In [None]:
import logging
logging.captureWarnings(False)

import deepsensor.torch
from deepsensor.data import DataProcessor, TaskLoader
from deepsensor.model import ConvNP
from deepsensor.train import Trainer

import xarray as xr
import matplotlib.pyplot as plt
import cartopy.crs as ccrs

import pandas as pd
import numpy as np
from tqdm import tqdm
from tqdm import notebook
from deepsensor.train import set_gpu_default_device


In [None]:
def compute_val_rmse(model, val_tasks):
    errors = []
    target_var_ID = task_loader.target_var_IDs[0][0]  # assume 1st target set and 1D
    for task in np.random.choice(val_tasks, 50, replace = False):
#         print("im in for loop")
        mean = data_processor.map_array(model.mean(task), target_var_ID, unnorm=True)
#         print("mean calc")
        true = data_processor.map_array(task["Y_t"][0], target_var_ID, unnorm=True)
#         print("true calc")
        errors.extend(np.abs(mean - true))
    return np.sqrt(np.mean(np.concatenate(errors) ** 2))
def gen_tasks(dates, progress=True):
    tasks = []
    for date in notebook.tqdm(dates, disable=not progress):
#         N_c = np.random.randint(0, 500)
        task = task_loader(date, context_sampling=["all"], target_sampling="all")
        tasks.append(task)
    return tasks


In [None]:
dat15 ='/nfs/turbo/seas-dannes/SST-sensor-placement-input/GLSEA3_NETCDF/GLSEA3_2015.nc'
dat14 ='/nfs/turbo/seas-dannes/SST-sensor-placement-input/GLSEA3_NETCDF/GLSEA3_2014.nc'
dat16 ='/nfs/turbo/seas-dannes/SST-sensor-placement-input/GLSEA3_NETCDF/GLSEA3_2016.nc'

dat = xr.open_mfdataset([dat14, dat15, dat16],
                                concat_dim='time',
                                combine='nested',
                                chunks={'lat': 'auto', 'lon': 'auto'})

In [None]:
mdat = dat.where(np.isnan(dat.sst) == False, -0.009)
climatology = mdat.groupby('time.dayofyear').mean('time')
anomalies = mdat.groupby('time.dayofyear') - climatology
data_processor = DataProcessor(x1_name="lat", x2_name="lon")
anom_ds = data_processor(anomalies)
task_loader = TaskLoader(
    context = anom_ds,
    target = anom_ds, 
)

In [None]:
train_tasks = []
for date in pd.date_range('2015-01-02T12:00:00.000000000', '2015-12-31T12:00:00.000000000')[::5]:
#     N_context = np.random.randint(0, 100)
    task = task_loader(date, context_sampling="all", target_sampling="all")
    train_tasks.append(task)
val_tasks = []
for date in pd.date_range('2016-01-01T12:00:00.000000000', '2016-12-31T12:00:00.000000000'):
    N_context = np.random.randint(0, 100)
    task = task_loader(date, context_sampling="all", target_sampling="all")
    val_tasks.append(task)
set_gpu_default_device()
model = ConvNP(data_processor, task_loader)

In [None]:
losses = []
val_rmses = []
train_range = pd.date_range('2015-01-02T12:00:00.000000000', '2015-12-31T12:00:00.000000000')
val_range = pd.date_range('2016-01-01T12:00:00.000000000', '2016-12-31T12:00:00.000000000')
val_rmse_best = np.inf
trainer = Trainer(model, lr=5e-5)
for epoch in range(10):
#     print("step1")
    train_tasks = gen_tasks(pd.date_range(train_range[0], train_range[1])[::5], progress=False)

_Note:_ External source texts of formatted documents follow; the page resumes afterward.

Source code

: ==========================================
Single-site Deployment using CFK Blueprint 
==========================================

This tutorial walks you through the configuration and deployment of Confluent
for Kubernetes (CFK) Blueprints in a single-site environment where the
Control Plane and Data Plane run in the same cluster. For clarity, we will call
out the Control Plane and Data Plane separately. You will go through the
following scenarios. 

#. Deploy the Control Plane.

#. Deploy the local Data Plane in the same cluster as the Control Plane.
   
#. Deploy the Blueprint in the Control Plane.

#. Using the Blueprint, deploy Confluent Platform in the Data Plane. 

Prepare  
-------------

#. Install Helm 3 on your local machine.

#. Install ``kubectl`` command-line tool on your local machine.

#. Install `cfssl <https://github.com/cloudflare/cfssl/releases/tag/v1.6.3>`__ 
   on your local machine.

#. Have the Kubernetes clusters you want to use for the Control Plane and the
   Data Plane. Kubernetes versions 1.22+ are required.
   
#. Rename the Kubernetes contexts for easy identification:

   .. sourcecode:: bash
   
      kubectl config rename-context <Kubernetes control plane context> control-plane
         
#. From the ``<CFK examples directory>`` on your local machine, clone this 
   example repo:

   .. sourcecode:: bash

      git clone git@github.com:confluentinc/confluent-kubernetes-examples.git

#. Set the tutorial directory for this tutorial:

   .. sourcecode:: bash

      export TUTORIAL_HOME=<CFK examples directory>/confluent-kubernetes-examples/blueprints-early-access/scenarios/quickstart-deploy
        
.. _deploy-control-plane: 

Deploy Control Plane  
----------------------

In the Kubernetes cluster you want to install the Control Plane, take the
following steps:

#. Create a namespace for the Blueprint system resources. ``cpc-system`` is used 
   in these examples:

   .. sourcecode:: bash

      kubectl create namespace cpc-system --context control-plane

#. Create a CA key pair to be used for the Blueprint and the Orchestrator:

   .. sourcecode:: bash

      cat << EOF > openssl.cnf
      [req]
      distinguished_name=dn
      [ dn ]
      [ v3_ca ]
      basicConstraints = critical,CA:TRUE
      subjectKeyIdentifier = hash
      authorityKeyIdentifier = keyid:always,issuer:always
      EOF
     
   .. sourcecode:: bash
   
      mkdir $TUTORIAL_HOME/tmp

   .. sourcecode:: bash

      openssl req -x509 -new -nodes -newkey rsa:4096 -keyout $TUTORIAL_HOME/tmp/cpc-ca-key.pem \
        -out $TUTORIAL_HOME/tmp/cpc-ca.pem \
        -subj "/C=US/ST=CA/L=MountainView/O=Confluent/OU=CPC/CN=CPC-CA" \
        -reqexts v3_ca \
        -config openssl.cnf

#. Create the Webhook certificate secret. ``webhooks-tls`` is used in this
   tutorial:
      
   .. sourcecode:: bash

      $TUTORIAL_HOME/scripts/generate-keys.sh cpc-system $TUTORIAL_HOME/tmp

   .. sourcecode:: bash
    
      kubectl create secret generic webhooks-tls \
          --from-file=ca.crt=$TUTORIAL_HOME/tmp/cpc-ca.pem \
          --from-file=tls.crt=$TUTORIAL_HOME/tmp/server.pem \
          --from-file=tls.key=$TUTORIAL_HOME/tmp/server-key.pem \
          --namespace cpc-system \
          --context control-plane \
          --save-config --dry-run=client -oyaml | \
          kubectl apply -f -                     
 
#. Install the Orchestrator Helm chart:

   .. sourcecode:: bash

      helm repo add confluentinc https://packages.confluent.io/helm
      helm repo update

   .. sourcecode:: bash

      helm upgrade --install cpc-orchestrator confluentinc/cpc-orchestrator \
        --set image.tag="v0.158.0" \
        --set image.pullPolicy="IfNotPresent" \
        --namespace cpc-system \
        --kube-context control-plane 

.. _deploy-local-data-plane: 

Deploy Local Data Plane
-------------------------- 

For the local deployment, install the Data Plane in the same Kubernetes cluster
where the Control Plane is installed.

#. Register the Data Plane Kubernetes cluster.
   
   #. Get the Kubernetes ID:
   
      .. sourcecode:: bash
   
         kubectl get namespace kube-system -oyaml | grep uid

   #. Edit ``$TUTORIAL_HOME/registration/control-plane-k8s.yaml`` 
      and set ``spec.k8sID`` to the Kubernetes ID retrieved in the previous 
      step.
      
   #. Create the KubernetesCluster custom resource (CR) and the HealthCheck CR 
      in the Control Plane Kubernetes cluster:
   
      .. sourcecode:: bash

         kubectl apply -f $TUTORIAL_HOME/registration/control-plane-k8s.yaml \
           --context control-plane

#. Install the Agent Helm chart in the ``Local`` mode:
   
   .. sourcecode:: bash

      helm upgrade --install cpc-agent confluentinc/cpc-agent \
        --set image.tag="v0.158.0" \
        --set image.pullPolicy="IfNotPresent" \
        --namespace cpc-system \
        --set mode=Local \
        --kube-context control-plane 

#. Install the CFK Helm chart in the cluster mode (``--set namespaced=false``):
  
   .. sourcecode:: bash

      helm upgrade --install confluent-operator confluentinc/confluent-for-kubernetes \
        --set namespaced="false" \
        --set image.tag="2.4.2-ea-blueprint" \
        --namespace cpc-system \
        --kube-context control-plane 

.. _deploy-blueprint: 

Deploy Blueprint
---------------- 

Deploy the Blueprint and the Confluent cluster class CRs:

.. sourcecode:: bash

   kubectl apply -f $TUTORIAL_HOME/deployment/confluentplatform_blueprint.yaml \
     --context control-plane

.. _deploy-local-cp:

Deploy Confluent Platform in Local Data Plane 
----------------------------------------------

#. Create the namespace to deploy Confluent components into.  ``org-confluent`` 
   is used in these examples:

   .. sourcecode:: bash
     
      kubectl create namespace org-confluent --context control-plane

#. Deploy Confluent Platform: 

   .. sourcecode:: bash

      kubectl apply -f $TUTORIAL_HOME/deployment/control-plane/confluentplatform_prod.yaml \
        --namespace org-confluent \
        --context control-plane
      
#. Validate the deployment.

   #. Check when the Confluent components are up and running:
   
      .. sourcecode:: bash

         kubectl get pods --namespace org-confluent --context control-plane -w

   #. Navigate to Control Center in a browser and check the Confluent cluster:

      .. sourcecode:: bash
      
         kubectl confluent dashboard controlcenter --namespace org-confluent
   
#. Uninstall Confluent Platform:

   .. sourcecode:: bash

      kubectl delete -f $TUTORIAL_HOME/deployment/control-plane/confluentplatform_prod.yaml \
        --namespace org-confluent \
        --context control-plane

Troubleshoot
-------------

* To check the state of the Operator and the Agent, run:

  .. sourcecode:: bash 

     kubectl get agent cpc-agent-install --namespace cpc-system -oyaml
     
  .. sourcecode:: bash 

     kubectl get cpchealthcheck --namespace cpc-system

    batch_losses = trainer(train_tasks)
#     print("step3")
    losses.append(np.mean(batch_losses))
    val_rmses.append(compute_val_rmse(model, val_tasks))
    if val_rmses[-1] < val_rmse_best:
        val_rmse_best = val_rmses[-1]
        

Below is the cell that generated "OutOfMemoryError: CUDA out of memory. Tried to allocate 5.25 GiB. GPU" with 1gpu, and 15.75GiB wth 4 sgpu


In [None]:
test_task = task_loader("2016-07-19T12:00:00.000000000", ["all"], seed_override=42)
pred = model.predict(test_task, X_t=anomalies, n_samples=3, ar_sample=True, ar_subsample_factor=10)